» **DOCUMENT EXCERPT**
You don't have to argue whether they cause a decline in national savings and no change in household net worth or whether they have no effect on national savings (since everyone but Kudlow understands that they are not net wealth) but cause household net worth to increase.

That is, you can point out that Solow is talking aobut national savings, Kudlow is talking about household wealth and to compare with Solow he has to include public wealth, that is minus the national debt. Then note that more bonds don't make us richer so the increase is US household's holdings of Treasury securities is not reassuring.

Now this is not the biggest issue (the increase in the value of stock and what are we to make of it is bigger). It does however show that Kudlow is totally ignorant of the first weeks lectures of any macroeconomics course.

Odd that you seem to think that Solow might not have considered the possibility of improved technology which people can use without paying for it. I think that used to be called disembodied technological progress, but most people I know call it Solow's residual (I don't but don't let me waste any of your 10 minutes running down that Hall).

"What can I do? I can blog about it."

If you Solow, Shapiro, Schwartz, Rohatyn, Kerry, Kosterlitz, and Hormats did not show up for a panel with Larry Kudlow on it, this kind of crap would be a lot less likely to happen.

In the law business, I see it all the time. The Federalists put on a panel with one lefty, a few centrists, a few conservatives, and a raving nutbag. Who wins the debate? Who cares? The nutbag is always legitimated by being there. And that's the point of the debate.

I used to go to hour long panels, in which 20 minutes were devoted to the speakers, and 40 minutes were devoted to Q&A.

Now it seems most panels are 55 minutes devoted to the speaker, with time for one question.

This exacerbates the problem.

And, while I know ahead of time the various speakers points of view, the value of the panel is not having them pontificate with each other, the value is in having people more knowledgeable than I asking them good questions and seeing their on the spot answers.

If you had ten minutes out of ninety on a nine member panel, than the panel's value was lost before it even began.

Did you really have something to say in ten minutes that could not have been said in five?

If Q&A on your panel had not been 0 minutes, but had been 45 minutes, what would have happened to Kudlow's position?

When you saw that the organizers had stupidly put too many people on the panel, you should have refused to participate. You should have also asked who else was invited. When you saw that they had invited some whom you view as having insufficient stature to particpate, you should have refused to participate. If more scholars did this, conference organizers and talk show producers might improve the quality of such events.

» **PROBLEM REQUIREMENTS**
In the passage on the savings debate, rename "Kudlow" as "Larry Kudlow" and give the passage again, starting with "You don't have" and going on through "any macroeconomics course.".

» **INFORMATION PROVIDED**
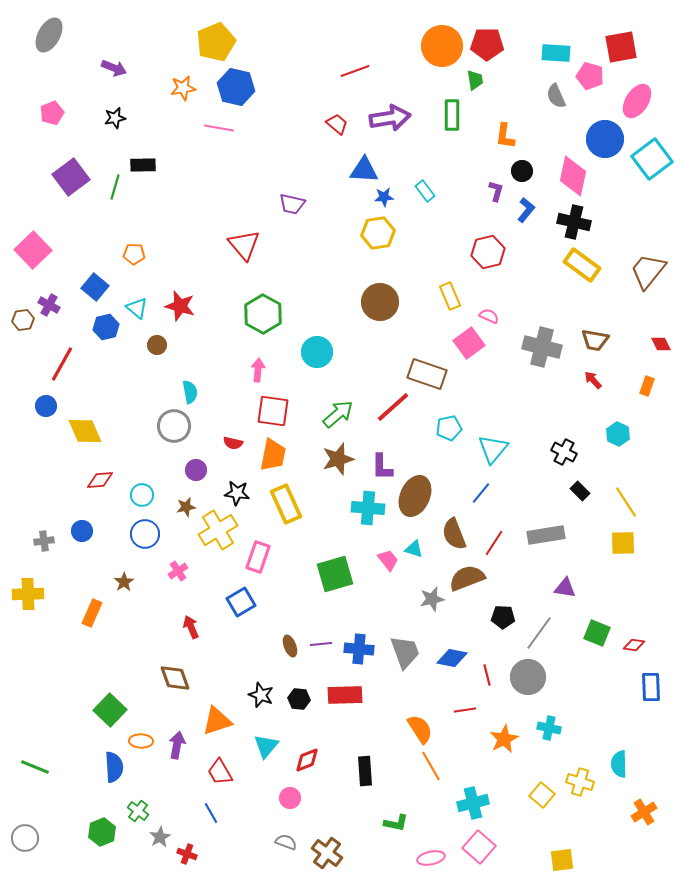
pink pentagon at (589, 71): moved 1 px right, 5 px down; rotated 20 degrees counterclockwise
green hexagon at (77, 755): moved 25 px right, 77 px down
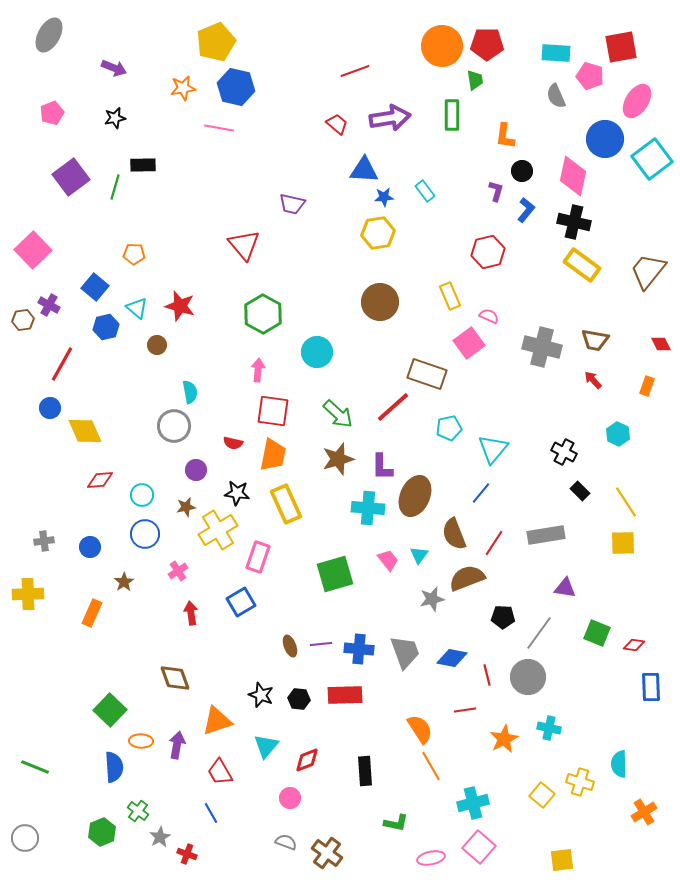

» **SOLUTION FOR THIS EXERCISE**
You don't have to argue whether they cause a decline in national savings and no change in household net worth or whether they have no effect on national savings (since everyone but Larry Kudlow understands that they are not net wealth) but cause household net worth to increase.

That is, you can point out that Solow is talking aobut national savings, Larry Kudlow is talking about household wealth and to compare with Solow he has to include public wealth, that is minus the national debt. Then note that more bonds don't make us richer so the increase is US household's holdings of Treasury securities is not reassuring.

Now this is not the biggest issue (the increase in the value of stock and what are we to make of it is bigger). It does however show that Larry Kudlow is totally ignorant of the first weeks lectures of any macroeconomics course.